2) This comment leads to the most important one: The manuscript makes very provocative claims, most importantly about the base pairing of U3. It is impossible to evaluate this claim without having access to the map. This is a general comment for EM papers. Reviewers need to have access to the data, because they otherwise cannot evaluate them properly (we get access to biochemical data, sequencing data, why not structural data?). E.g. in the Kornprobst paper the authors incorrectly assigned Kre33. This is obvious once you look into the density (as the density is not symmetrical), but not necessarily from the manuscript. In any case, without access to the map it is impossible to judge whether the authors correctly assigned the helices base pairing with U3.

We have provided the cyro-EM maps and the pdb file of 90S for your assessment.

3) Along the same lines, the authors make a number of surprising assignments, including that of H44 at a very different location. This would be a neat finding, but again is hard to judge without a map. Even more surprising is the assignment of the D-site. I am sure the map provides confidence in a stem-loop. However, there are hundreds of stemloops in this molecule. How the authors decide it is a stemloop at the D-site, which has been essentially disproven to exist is totally unclear.
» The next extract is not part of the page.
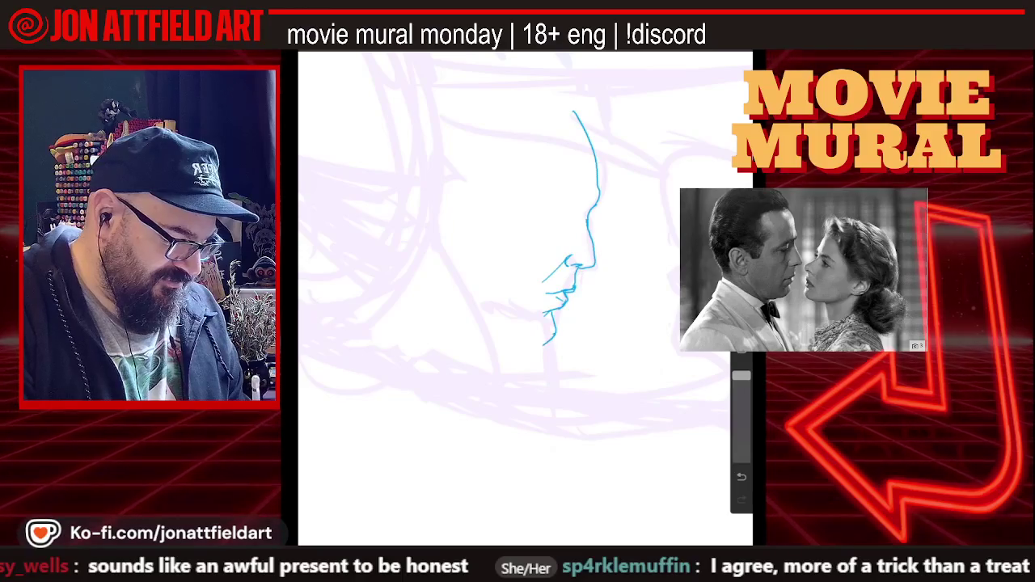
- Replace the rough chin strokes with a redrawn chin and a jawline running back
key(ctrl+z)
The D-site hairpin was assigned mainly based on its binding to Pno1, which has been assigned confidently. In addition, the size of modeled hairpin is consistent with the predicted D-site hairpin and the position of D-site hairpin is close to the base of helix 44.

4) What is the RNA in the molecule? The authors should show a Northern blot.

Northern blot analysis has been provided in Figure 1E-F.

5) The authors use a lot of "unpublished crystal structures" to fit their structure. These structures need to be shown as supplemental data, and pdb files need to be submitted and referenced herein. Examples are: the Utp10 structure, Enp1 structure, the Tsr1 structure, the RRp5-TPR structure, the Imp3 and Rpf1/Rrs1 structure.

These structures have been deposited and referenced.

6) Subsection “U3 snoRNP”: "The maps were essentially superimposable." This claim needs a Figure.

Alignment of three maps is shown in Figure 1—figure supplement 6.

7) Imp3 and Imp4 are in two different Figures and it is unclear how they relate to each other. Correll and co-workers have shown that they function together. Thus, they should be shown together. There should also be references to that work. As well as previous work from the Baserga lab, which predicted U3 and 18S interactions with Imp3 and Imp4.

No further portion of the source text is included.